Maryam’s training and research is based in the field of epidemiology, with a specific focus on clinical epidemiology. In 2014, she completed her PhD at the Kirby Institute, University of New South Wales in Sydney, where now she is a Research Associate. Since 2015, she has been working on her postdoctoral research in Glasgow; an international project studying the epidemiology of advanced liver disease among people with hepatitis C virus infection. She completed her fellowship in August 2017 and is now leading a research pilot project funded by Iran's National Insitute for Medical Research Development, evaluating the impact of hepatitis C point-of-care testing and non-invasive liver disease screening (provided in opioid substitution treatment clinics) on improving diagnosis, linkage to hepatitis C care, and treatment uptake among Iranian people who inject drugs.
Brief description of research project
Worldwide, hepatitis C is associated with considerable liver disease-related morbidity and mortality. Fortunately, interferon-free direct-acting antiviral therapies with the potential to reverse hepatitis C-related liver disease progression are now available. The prospect of increased access to interferon-free direct-acting antiviral (DAA) therapies instigated the World Health Organization (WHO) to set ambitious targets for elimination of hepatitis C as a major public health threat by 2030. In Australia, Canada, and Scotland access to the highly effective new therapies has been provided since 2014, although the breadth of access has been different. Subsequently, hepatitis C treatment uptake has increased across the three settings, putting these countries on track to be among the first in the world to achieve the WHO 2030 targets. However, uncertainties remain on the population-level impact of enhanced therapeutic interventions, including the impact on risk of primary liver cancer re-occurrence and primary liver cancer survival rates. Evaluating the success of hepatitis C treatment programs depends on having solid baseline data and the ability to monitor population-level liver disease diagnosis trends, risk factors, and prognosis over time.

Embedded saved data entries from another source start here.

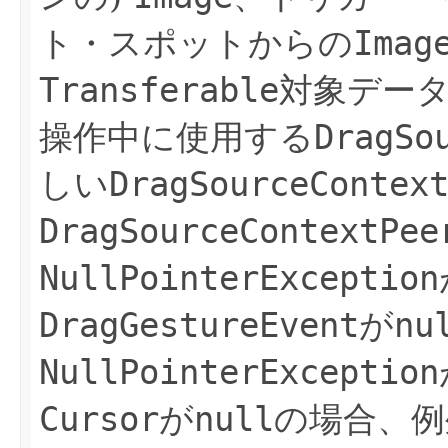
ト・スポットからの
Imag
Transferable
対象デー
操作中に使用する
DragSo
しい
DragSourceContex
DragSourceContextPee
NullPointerException
DragGestureEvent
が
nu
NullPointerException
Cursor
が
null
の場合、例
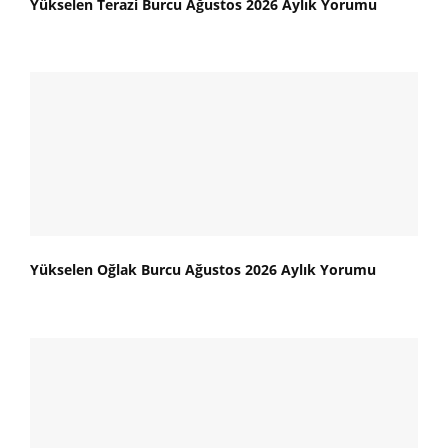
Yükselen Terazi Burcu Ağustos 2026 Aylık Yorumu
Yükselen Oğlak Burcu Ağustos 2026 Aylık Yorumu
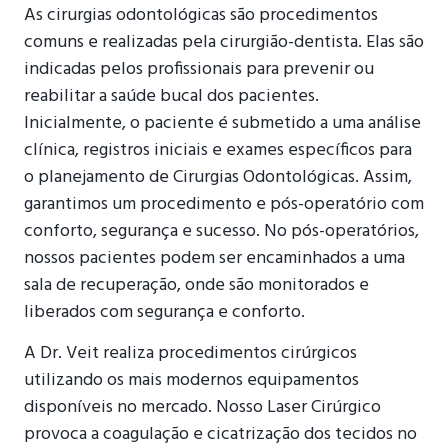
As cirurgias odontológicas são procedimentos
comuns e realizadas pela cirurgião-dentista. Elas são
indicadas pelos profissionais para prevenir ou
reabilitar a saúde bucal dos pacientes.
Inicialmente, o paciente é submetido a uma análise
clínica, registros iniciais e exames específicos para
o planejamento de Cirurgias Odontológicas. Assim,
garantimos um procedimento e pós-operatório com
conforto, segurança e sucesso. No pós-operatórios,
nossos pacientes podem ser encaminhados a uma
sala de recuperação, onde são monitorados e
liberados com segurança e conforto.
A Dr. Veit realiza procedimentos cirúrgicos
utilizando os mais modernos equipamentos
disponíveis no mercado. Nosso Laser Cirúrgico
provoca a coagulação e cicatrização dos tecidos no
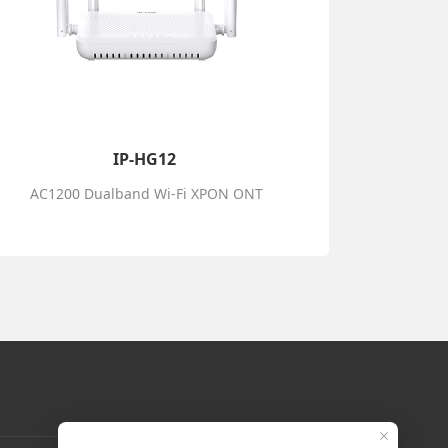
IP-HG12
AC1200 Dualband Wi-Fi XPON ONT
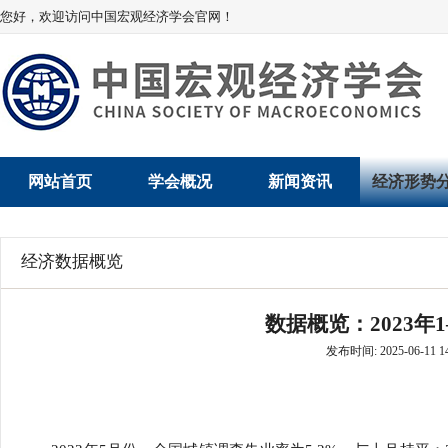
您好，欢迎访问中国宏观经济学会官网！
网站首页
学会概况
新闻资讯
经济形势
学会介绍
新闻动态
经济数据概
经济数据概览
学术委员会
党建动态
数说经济
数据概览：2023年
学会领导
学会动态
经济运行与
发布时间: 2025-06-11 14
组织机构
会员动态
产业发展
法律顾问
地方动态
创新高技术产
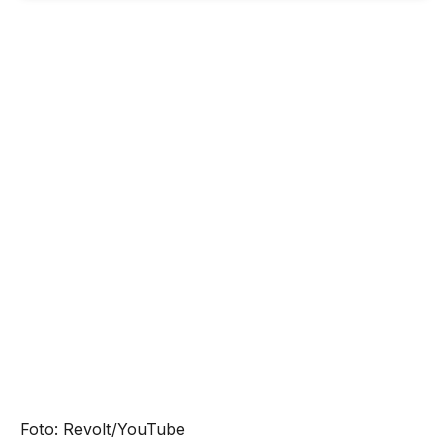
Foto: Revolt/YouTube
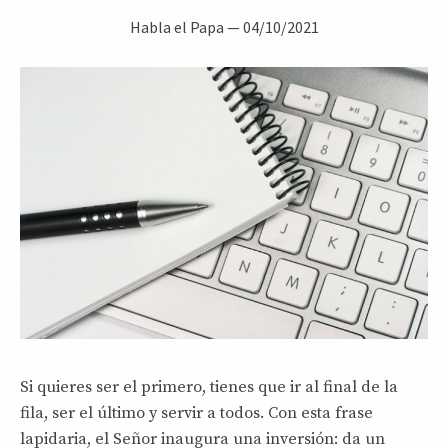
Habla el Papa
—
04/10/2021
Si quieres ser el primero, tienes que ir al final de la
fila, ser el último y servir a todos. Con esta frase
lapidaria, el Señor inaugura una inversión: da un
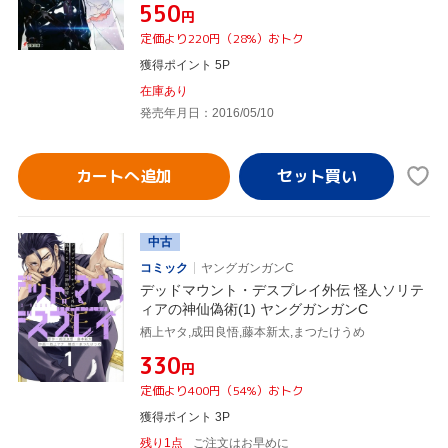
¥550
円
定価より220円（28%）おトク
獲得ポイント 5P
在庫あり
発売年月日：2016/05/10
カートへ追加
中古
コミック
ヤングガンガンC
デッドマウント・デスプレイ外伝 怪人ソリテ
ィアの神仙偽術(1) ヤングガンガンC
栖上ヤタ,成田良悟,藤本新太,まつたけうめ
¥330
円
定価より400円（54%）おトク
獲得ポイント 3P
残り1点
ご注文はお早めに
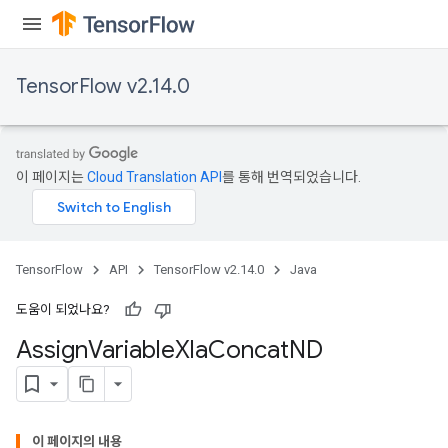
rs
TensorFlow v2.14.0
이 페이지는
Cloud Translation API
를 통해 번역되었습니다.
TensorFlow
API
TensorFlow v2.14.0
Java
도움이 되었나요?
Assign
Variable
Xla
Concat
ND
이 페이지의 내용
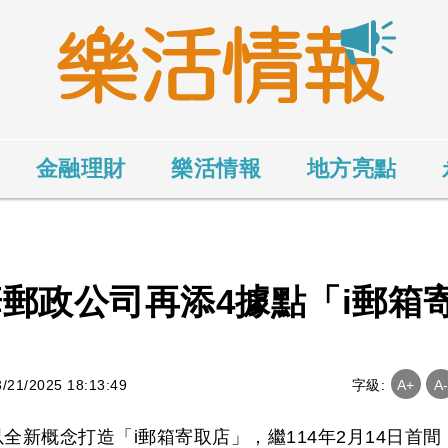
金融理財
樂活情報
地方亮點
華郵政公司再添4據點「i郵箱
1/2025 18:13:49
字級:
A+
A
新概念打造「i郵箱寄取店」，繼114年2月14日首間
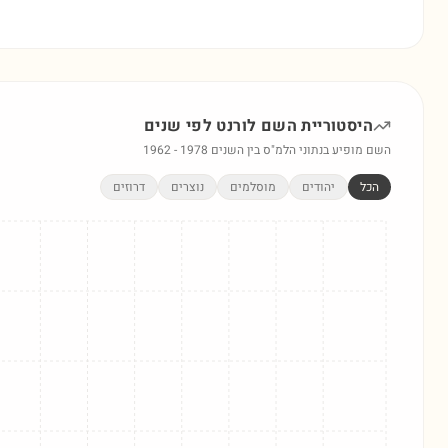
היסטוריית השם
לורנט
לפי שנים
השם מופיע בנתוני הלמ"ס בין השנים
1978
-
1962
הכל
יהודים
מוסלמים
נוצרים
דרוזים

Australia, Canada, and Scotland are among the few settings with established surveillance systems that enable monitoring people with hepatitis C by linkage between diagnosis, hospitalisation, and mortality databases. My research in this area is focused on understanding the burden of hepatitis C-related liver disease, and evaluating the impact of improved antiviral therapies, using data linkage. Findings from my research have shown the burden of hepatitis C-related liver disease has been rising in Australia, Canada, and Scotland. Liver disease prevention and management efforts have had a minimal impact on this rising disease burden during the era of interferon-containing hepatitis C therapies. Further, health risk behaviours including high alcohol consumption have significantly contributed to morbidity and mortality among people with hepatitis C. Moving forward, the extent to which health risk behaviours such as alcohol use would compromise the individual and population level benefits of DAA therapies needs to be closely monitored. Where appropriate, effective public health strategies against hepatitis C must combine DAA treatment uptake promotion and management of health risk behaviours. Findings from my research demonstrate the value of administrative datasets for health surveillance and evaluation of the impact of health policies. Over the coming years, use of administrative databases for surveillance will remain a valuable tool for ongoing evaluation and comparison of the impact of new DAA therapies. This research will be particularly important for sustainable development of international policies against the hepatitis C epidemic, given differences in the epidemiology of hepatitis C and hepatitis C public health strategies across Australia, Canada, and Scotland.